August 23, 2005, 11:33 AM

Claes.

I taught in the new grad program on W 23rd '85 - '89 before moving to Miami, but did not meet the other people you mention.

69.

mek

August 23, 2005, 11:37 AM

i was undergrad (the artists i have mentioned taught undergrad) from 89-92. i did not feel it was necessary to go onto grad program and was sort of taking flight with my work at that point.

70.

Germain

August 23, 2005, 12:26 PM

Oldpro:

That poorly written review you cited that says Hodel 's findings are BS is BS itself.
I recommend that instead of believing that critic ( whose opinion btw is in the minority as far as the reception of Hodel's book goes) you read the actual book before declaiming Man Ray as a sweet old man. It may very well alter your perception of the man, if not his art.

71.

oldpro

August 23, 2005, 12:34 PM

OK, Germain. Having not read the book i will take your word for it.

72.

Matty

August 23, 2005, 12:55 PM

Franklin #51:
Just this: favor sincerity over insincerity. Why is anyone having such a hard time with this?

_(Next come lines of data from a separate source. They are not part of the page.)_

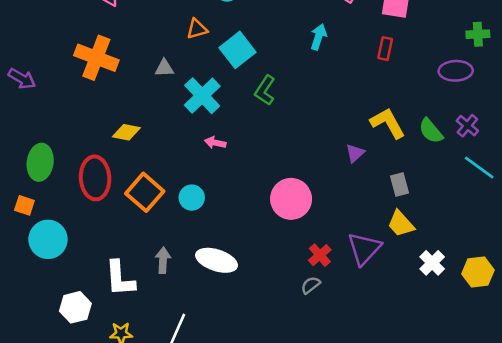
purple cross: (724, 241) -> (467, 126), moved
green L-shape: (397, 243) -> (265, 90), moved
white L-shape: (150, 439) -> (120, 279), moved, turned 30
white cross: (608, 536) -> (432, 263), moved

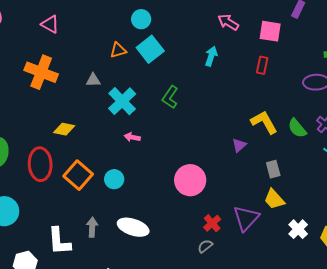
cyan square: (237, 50) -> (150, 49), moved

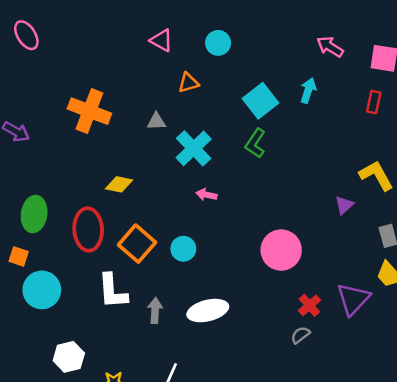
pink triangle: (50, 24) -> (161, 40), moved
cyan square: (150, 49) -> (261, 101), moved
white ellipse: (133, 227) -> (208, 311), turned -32
white L-shape: (59, 241) -> (113, 291), moved

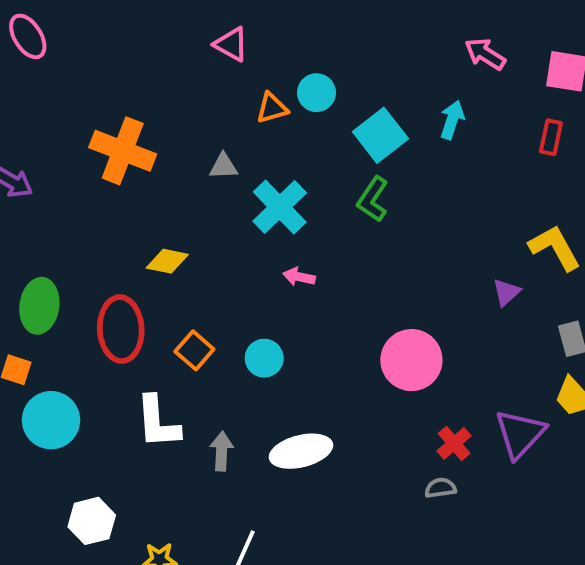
cyan circle: (218, 43) -> (316, 93), moved
orange square: (137, 244) -> (194, 350), size x0.7
gray semicircle: (300, 335) -> (441, 488), turned 30

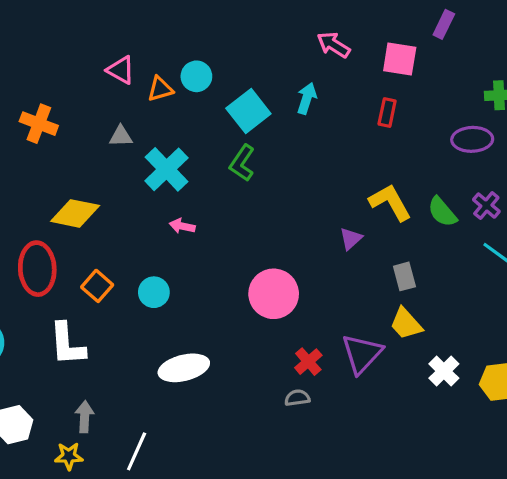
pink triangle: (231, 44) -> (121, 70), moved
orange cross: (123, 151) -> (39, 124), size x0.7
yellow diamond: (167, 261) -> (75, 213), size x1.4
gray arrow: (222, 451) -> (85, 417), moved

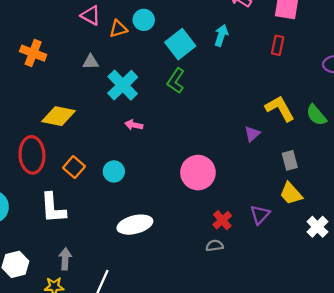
purple triangle: (362, 354) -> (260, 215), size x0.7

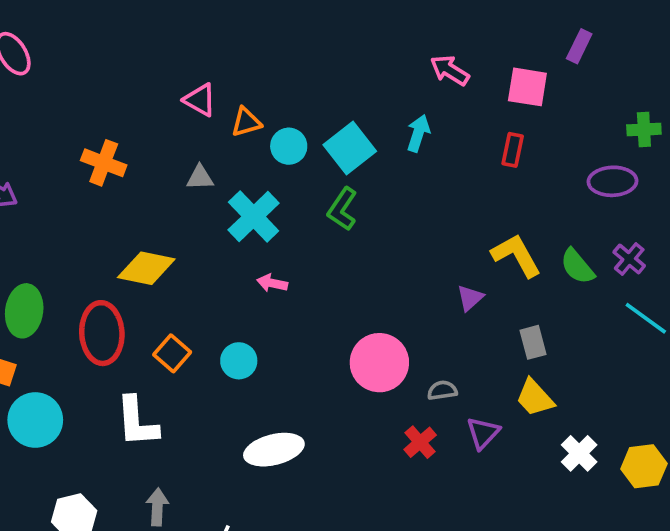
cyan circle: (144, 20) -> (289, 146), moved
gray semicircle: (215, 246) -> (442, 390), moved

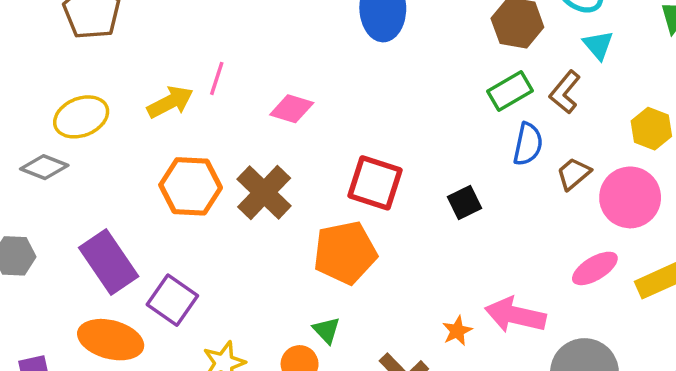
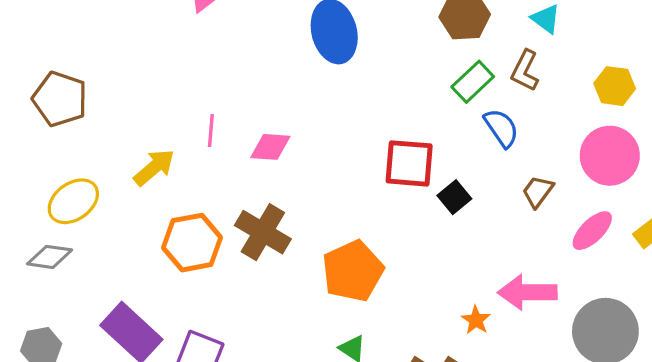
pink line: (217, 78) -> (211, 131), moved
blue semicircle: (528, 144) -> (501, 128), turned -33
brown trapezoid: (574, 174) -> (538, 192), moved
red square: (375, 183) -> (409, 163), moved

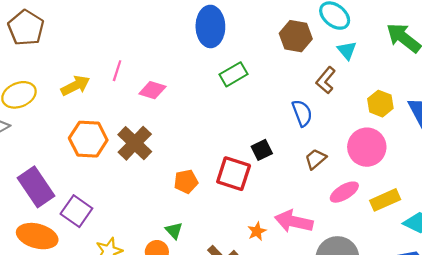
green rectangle: (473, 82) -> (233, 74), moved
red square: (409, 163) -> (234, 174), moved
orange pentagon: (353, 271) -> (186, 181), size x0.6

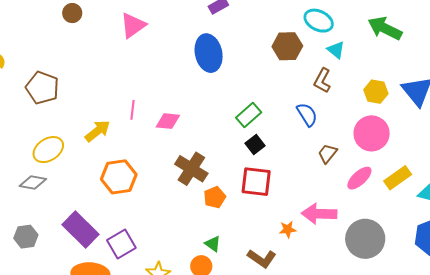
green rectangle: (233, 74) -> (249, 115), moved
brown cross: (135, 143) -> (191, 169), moved
black square: (262, 150) -> (255, 144), moved
purple square: (76, 211) -> (121, 244), turned 36
orange star: (257, 231) -> (288, 229), turned 30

I think it's because, on the surface, it goes without saying. Honesty is good, dishonesty is bad. No shit. This is a moral lesson that hardly needs a paragraph (even a nicely written one) to explain.

Beneath the surface, it goes back to sincerity =bullshit, in the Harry Frankfurt sense. As George points out, it is very hard for person A to know if person B is being sincere, and as we all know, it can even be hard for person B to know if person B is being sincere.

So, at best, it is true (but trivial), and at worst, it is, well, bullshit.

73.

Franklin

August 23, 2005, 1:32 PM

The sincerity=bullshit equation only goes so far. I got the sense that Frankfurt was talking about bullshit sincerity - a kind of sincerity that was all heart and no head. That makes his equation tautological. I don't think he can make a case that all iterations of sincerity are bullshit.

Re: George in #53 (I am not sure that there is a direct link between sincerity and good art) - there's no direct link between anything and good art. Nevertheless we recognize that certain traits seem to help - discipline, labor, playfulness, intelligence, and yes, sincerity - a shopping list that has nothing to do with genius. Unfortunately, you can't teach or learn genius, so the shopping list is the next best thing. People with enormous talent don't necessarily conform to the shopping list, but often they do - many of them follow their routines with superstitious devotion, for instance. We can say with greater certainty that indiscipline, sloth, boredom, stupidity, and insincerity won't help us make good art. So why not make art for ourselves instead of someone else? That may only make sense at the Eat Your Vegetables level, but you know what? You should eat your vegetables.

74.

Matty

August 23, 2005, 1:48 PM

Franklin, if you read Frankfurt's whole essay you might get a btter handle on what he was getting at. No, of course he was not saying ALL sincerity is bullshit, he was opposing the ideal of Sincerity with the ideal of Correctness. And he was making a point that Sincerety is too slippery to get real hold on, for the person-A person-B reasons I stated above.

If this is just trite moralizing, then fine. Be honest. Eat your vegetables. Honor thy Father and Mother. Good moral lessons. Who can argue? But in that case, the discussion stops with your original "Yep", and we can all leave it at that.

75.

Elizabeth

August 23, 2005, 3:37 PM

OP; I just love teasing u, can we play later??